A partnership firm may or may not registered with Registrar of Firms (ROF). Registration provides some legal protection to partners in case they have differences between them. Until a partnership deed is registered an issue ROF, it aren’t treated as legal document. However, this does not prevent either the Partnership firm from suing someone or someone suing the partnership firm within a court of guidelines.

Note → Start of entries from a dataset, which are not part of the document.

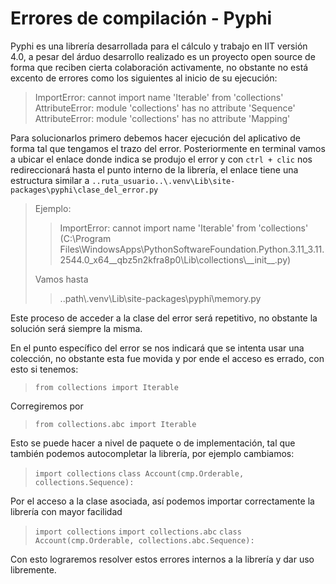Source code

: # Errores de compilación - Pyphi

Pyphi es una librería desarrollada para el cálculo y trabajo en IIT versión 4.0, a pesar del árduo desarrollo realizado es un proyecto open source de forma que reciben cierta colaboración activamente, no obstante no está excento de errores como los siguientes al inicio de su ejecución:

> ImportError: cannot import name 'Iterable' from 'collections'
> AttributeError: module 'collections' has no attribute 'Sequence'
> AttributeError: module 'collections' has no attribute 'Mapping'

Para solucionarlos primero debemos hacer ejecución del aplicativo de forma tal que tengamos el trazo del error.
Posteriormente en terminal vamos a ubicar el enlace donde indica se produjo el error y con `ctrl + clic` nos redireccionará hasta el punto interno de la librería, el enlace tiene una estructura similar a `..ruta_usuario..\.venv\Lib\site-packages\pyphi\clase_del_error.py`

> Ejemplo:
>> ImportError: cannot import name 'Iterable' from 'collections' (C:\\Program Files\\WindowsApps\\PythonSoftwareFoundation.Python.3.11_3.11.2544.0_x64__qbz5n2kfra8p0\\Lib\\collections\\_\_init__.py)
>
> Vamos hasta
> > ..path\\.venv\\Lib\\site-packages\\pyphi\\memory.py

Este proceso de acceder a la clase del error será repetitivo, no obstante la solución será siempre la misma.

En el punto específico del error se nos indicará que se intenta usar una colección, no obstante esta fue movida y por ende el acceso es errado, con esto si tenemos:

> `from collections import Iterable`

Corregiremos por 
> `from collections.abc import Iterable`

Esto se puede hacer a nivel de paquete o de implementación, tal que también podemos autocompletar la librería, por ejemplo cambiamos:

> `import collections`
> `class Account(cmp.Orderable, collections.Sequence):`

Por el acceso a la clase asociada, así podemos importar correctamente la librería con mayor facilidad 

> `import collections`
> `import collections.abc`
> `class Account(cmp.Orderable, collections.abc.Sequence):`

Con esto lograremos resolver estos errores internos a la librería y dar uso libremente.
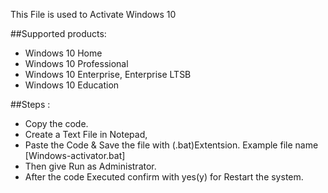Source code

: 
This File is used to Activate Windows 10

##Supported products:

- Windows 10 Home
- Windows 10 Professional
- Windows 10 Enterprise, Enterprise LTSB
- Windows 10 Education

##Steps :

- Copy the code.
- Create a Text File in Notepad,
- Paste the Code & Save the file with (.bat)Extentsion. Example file name [Windows-activator.bat]
- Then give Run as Administrator.
- After the code Executed confirm with yes(y) for Restart the system.
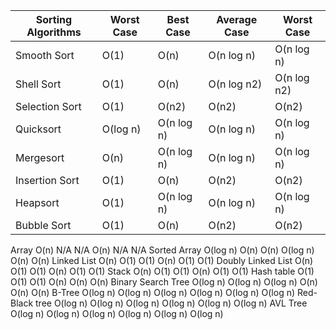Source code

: > > 
Sorting Algorithms | Worst Case | Best Case | Average Case | Worst Case
------------ | ------------- | ------------ | ------------- | -------------
Smooth Sort |	O(1)	| O(n) | O(n log n)	| O(n log n)
Shell Sort	| O(1) |	O(n)	| O(n log n2) |	O(n log n2)
Selection Sort |	O(1) |	O(n2) |	O(n2) |	O(n2)
Quicksort |	O(log n) |	O(n log n) | O(n log n) |	O(n log n)
Mergesort |	O(n) |	O(n log n) |	O(n log n) |	O(n log n)
Insertion Sort |	O(1) |	O(n) |	O(n2) |	O(n2)
Heapsort |	O(1) |	O(n log n) |	O(n log n) |	O(n log n)
Bubble Sort |	O(1) |	O(n) |	O(n2) |	O(n2)


Array	O(n)	N/A	N/A	O(n)	N/A	N/A
Sorted Array	O(log n)	O(n)	O(n)	O(log n)	O(n)	O(n)
Linked List	O(n)	O(1)	O(1)	O(n)	O(1)	O(1)
Doubly Linked List	O(n)	O(1)	O(1)	O(n)	O(1)	O(1)
Stack	O(n)	O(1)	O(1)	O(n)	O(1)	O(1)
Hash table	O(1)	O(1)	O(1)	O(n)	O(n)	O(n)
Binary Search Tree	O(log n)	O(log n)	O(log n)	O(n)	O(n)	O(n)
B-Tree	O(log n)	O(log n)	O(log n)	O(log n)	O(log n)	O(log n)
Red-Black tree	O(log n)	O(log n)	O(log n)	O(log n)	O(log n)	O(log n)
AVL Tree	O(log n)	O(log n)	O(log n)	O(log n)	O(log n)	O(log n)
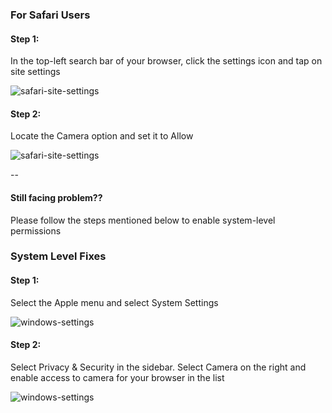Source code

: ### For Safari Users

#### Step 1:
In the top-left search bar of your browser, click the settings icon and tap on site settings


![safari-site-settings](https://d2beiqkhq929f0.cloudfront.net/public_assets/assets/000/099/818/original/safari_camera_share_s1.png?1733907483)



#### Step 2:
Locate the Camera option and set it to Allow


![safari-site-settings](https://d2beiqkhq929f0.cloudfront.net/public_assets/assets/000/099/819/original/safari_camera_share_s2.png?1733907506)

--

#### Still facing problem??
Please follow the steps mentioned below to enable system-level permissions


### System Level Fixes

#### Step 1:
Select the Apple menu and select System Settings


![windows-settings](https://d2beiqkhq929f0.cloudfront.net/public_assets/assets/000/099/823/original/window_camera_share_s1.png?1733911602)



#### Step 2:
Select Privacy & Security in the sidebar. Select Camera on the right and enable access to camera for your browser in the list


![windows-settings](https://d2beiqkhq929f0.cloudfront.net/public_assets/assets/000/099/824/original/window_camera_share_s2.png?1733911631)
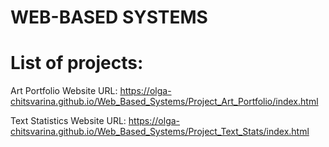 # WEB-BASED SYSTEMS

# List of projects:
Art Portfolio Website URL: 
https://olga-chitsvarina.github.io/Web_Based_Systems/Project_Art_Portfolio/index.html

Text Statistics Website URL: 
https://olga-chitsvarina.github.io/Web_Based_Systems/Project_Text_Stats/index.html
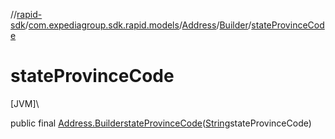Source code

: //[rapid-sdk](../../../../index.md)/[com.expediagroup.sdk.rapid.models](../../index.md)/[Address](../index.md)/[Builder](index.md)/[stateProvinceCode](state-province-code.md)

# stateProvinceCode

[JVM]\

public final [Address.Builder](index.md)[stateProvinceCode](state-province-code.md)([String](https://docs.oracle.com/javase/8/docs/api/java/lang/String.html)stateProvinceCode)
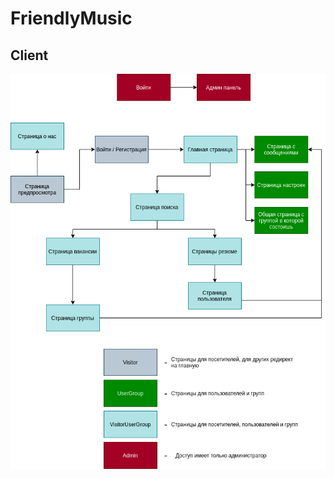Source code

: # FriendlyMusic

## Client

![Страницы](https://github.com/htdhcvm/FriendlyMusic/blob/client/schema/schemaAccessPage.png)
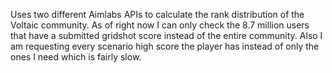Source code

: Uses two different Aimlabs APIs to calculate the rank distribution of the Voltaic community. 
As of right now I can only check the 8.7 million users that have a submitted gridshot score instead of the entire community.
Also I am requesting every scenario high score the player has instead of only the ones I need which is fairly slow.
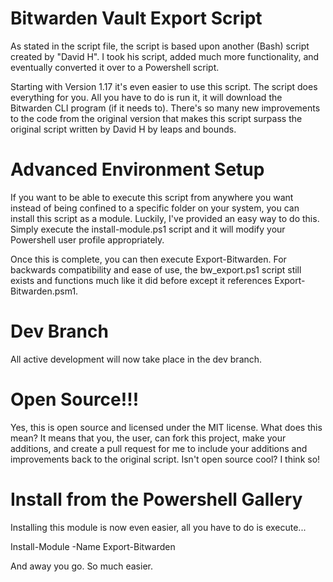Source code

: # Bitwarden Vault Export Script
As stated in the script file, the script is based upon another (Bash) script created by "David H". I took his script, added much more functionality, and eventually converted it over to a Powershell script.

Starting with Version 1.17 it's even easier to use this script. The script does everything for you. All you have to do is run it, it will download the Bitwarden CLI program (if it needs to). There's so many new improvements to the code from the original version that makes this script surpass the original script written by David H by leaps and bounds.

# Advanced Environment Setup
If you want to be able to execute this script from anywhere you want instead of being confined to a specific folder on your system, you can install this script as a module. Luckily, I've provided an easy way to do this. Simply execute the install-module.ps1 script and it will modify your Powershell user profile appropriately.

Once this is complete, you can then execute Export-Bitwarden. For backwards compatibility and ease of use, the bw_export.ps1 script still exists and functions much like it did before except it references Export-Bitwarden.psm1.

# Dev Branch
All active development will now take place in the dev branch.

# Open Source!!!
Yes, this is open source and licensed under the MIT license. What does this mean? It means that you, the user, can fork this project, make your additions, and create a pull request for me to include your additions and improvements back to the original script. Isn't open source cool? I think so!

# Install from the Powershell Gallery
Installing this module is now even easier, all you have to do is execute...

Install-Module -Name Export-Bitwarden

And away you go. So much easier.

Limited Liability Partnership

Limited Liability Partnership (LLP) firm can be a new form of business entity established by an Act of the Parliament. LLP allows members to retain flexibility of ownership (similar to Partnership Firm) but provides a liability cover. The maximum liability of each partner inside Online LLP Registration in India is restricted to the extent of his/her purchase of the rigid. An LLP has its own Permanent Account Number (PAN) and legal status. LLP also provides protection to partners for illegal or unauthorized actions taken by other partners of the LLP. Somebody or Public Limited Company as well as Partnership Firms are allowed to be converted to a Limited Liability Partnership.

Private Limited Company

A Private Limited Company in India is much a C-Corporation in north america. Private Limited Company allows its owners to sign up to company shares. On subscribing to shares, owners (members) become shareholders belonging to the company. A personal Limited Clients are a separate legal entity both treated by simply taxation as well as liability. Individual liability of this shareholders is fixed to their share funding. A private limited company could be formed by registering business name with appropriate Registrar of Companies (ROC). Draft of Memorandum of Association and Item of Association are positioned and signed by the promoters (initial shareholders) on the company. Usually are all products then sent to the Registrar along with applicable registration fees. Such company possess between 2 to 50 members. To care for the day-to-day activities of the company, Directors are appointed by the Shareholders. A personal Company has more compliance burden n comparison to the a Partnership and LLP. For example, the Board of Directors must meet every quarter and you ought to annual general meeting of Shareholders and Directors must be called. Accounts of enterprise must be prepared in accordance with Taxes Act and also Companies Federal act. Also Companies are taxed twice if profits are to be distributed to Shareholders. Closing a Private Limited Company in India is a tedious process and requires many formalities to be completed.

One good side, Shareholders of such a Company can change without affecting the operational or legal standing for the company. Generally Venture Capital investors in order to invest in businesses that are Private Companies since it allows great a higher separation between ownership and operations.

Public Limited Company

Public Limited Company is related to a Private Company however difference being that number of shareholders of a typical Public Limited Company can be unlimited by using a minimum seven members. A Public Company can be either submitted to a currency markets or remain unlisted. A Listed Public Limited Company allows shareholders of the organization to trade its shares freely more than a stock return. Such a company requires more public disclosures and compliance from brand new including appointment of independent directors relating to the board, public disclosure of books of accounts, cap of salaries of Directors and Ceo. As in the case associated with Private Company, a Public Limited Clients are also an impartial legal person, its existence is not affected the actual death, retirement or insolvency of some of its investors.